Training Set Evaluation
Confusion Matrix:
[[1565    0]
 [   2  533]]
Accuracy: 1.00
Precision: 1.00
Recall: 1.00
F1-score: 1.00

Test Set Evaluation
Confusion Matrix:
[[74  4]
 [16  6]]
Accuracy: 0.80
Precision: 0.60
Recall: 0.27
F1-score: 0.37


In [31]:
# compare training and test set results
print("\nComparison of Training and Test Set Results")
print(f"{'Metric':<15} {'Training':<10} {'Test':<10}")
print(f"{'Accuracy':<15} {train_accuracy:.2f} {test_accuracy:.2f}")
print(f"{'Precision':<15} {train_precision:.2f} {test_precision:.2f}")
print(f"{'Recall':<15} {train_recall:.2f} {test_recall:.2f}")
print(f"{'F1-score':<15} {train_f1:.2f} {test_f1:.2f}")


Comparison of Training and Test Set Results
Metric          Training   Test      
Accuracy        1.00 0.80
Precision       1.00 0.60
Recall          1.00 0.27
F1-score        1.00 0.37


The comparison of metrics between the training and test sets indicates potential overfitting of the model. The significant drop in performance metrics, especially precision, recall, and F1-score, when moving from the training set to the test set, suggests that the model might be memorizing the training data rather than generalizing well to new data.
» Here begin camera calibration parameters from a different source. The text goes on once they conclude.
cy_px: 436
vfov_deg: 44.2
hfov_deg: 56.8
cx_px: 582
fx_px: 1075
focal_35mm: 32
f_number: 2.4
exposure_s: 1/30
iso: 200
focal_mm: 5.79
Accuracy: The model achieves perfect accuracy on the training set (1.00) but drops to 0.80 on the test set. This suggests the model is performing well on known data but not as well on unseen data.
Precision: The precision drops from 1.00 to 0.60, indicating that the model has a higher rate of false positives on the test set.
Recall: The recall drops significantly from 1.00 to 0.27, showing that the model is missing a large number of true positives on the test set.
F1-score: The F1-score decreases from 1.00 to 0.37, reinforcing that the model’s ability to balance precision and recall is much worse on the test set.
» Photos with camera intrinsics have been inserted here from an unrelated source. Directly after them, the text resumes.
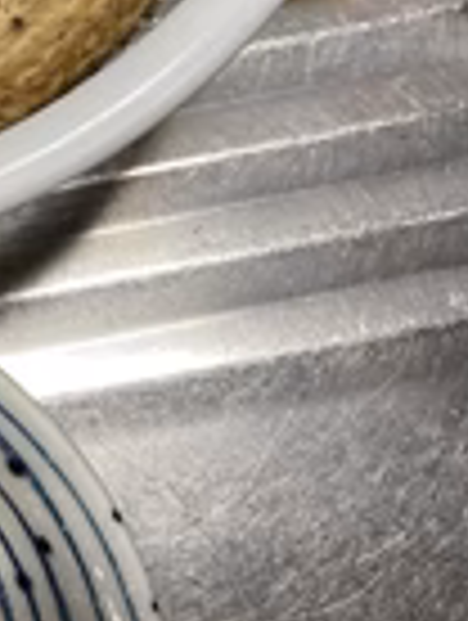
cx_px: -194
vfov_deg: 23.8
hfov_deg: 16.9
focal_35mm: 81
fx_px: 1456
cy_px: 140
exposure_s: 1/50
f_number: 1.8
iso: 100
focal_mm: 3.99
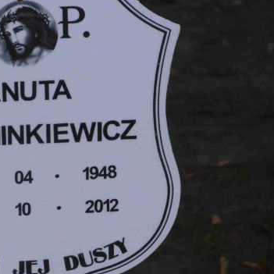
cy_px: 143
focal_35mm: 387
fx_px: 3466
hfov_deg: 4.5
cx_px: 41
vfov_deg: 4.5
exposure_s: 1/200
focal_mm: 42.54
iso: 125
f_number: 5.7
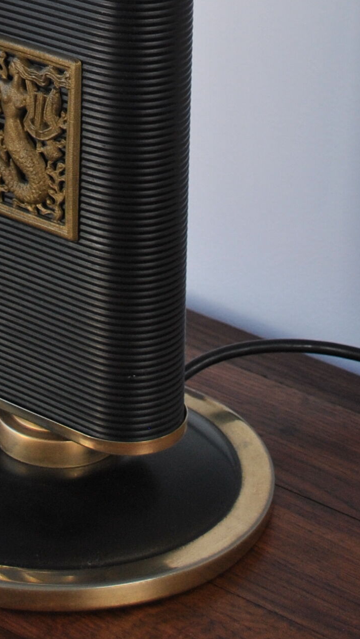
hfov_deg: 9.0
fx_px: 2290
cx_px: 71
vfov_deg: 15.3
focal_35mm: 135
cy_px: -160
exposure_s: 1/100
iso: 200
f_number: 5
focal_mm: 28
This problems could be addressed by the performance improvements in the next section (Extra points).

Extra points - think about what kind of the method can increase the performance

1. Better handling of the inbalanced data
Resampling is possible, either with oversampling or undersampling or a combination of both. Also the class weights in the random forest classifier could be improved.
2. Features
Creating new features or transforming existing features to have even more data for the model
3. Adavenced algorithms
Could use boosted algorithms, like XGBoost. Or could even use Neural Networks if using a large dataset.
4. Hyperparameter tuning
Could optimize the model's hyperparameters with techniques like grid search, random search of bayesian optimization.
5. Model ensembling
Cloud use multiple models and combine them to get a better performance

Maybe other improvements like cross-validation or regularization could improve the performance further.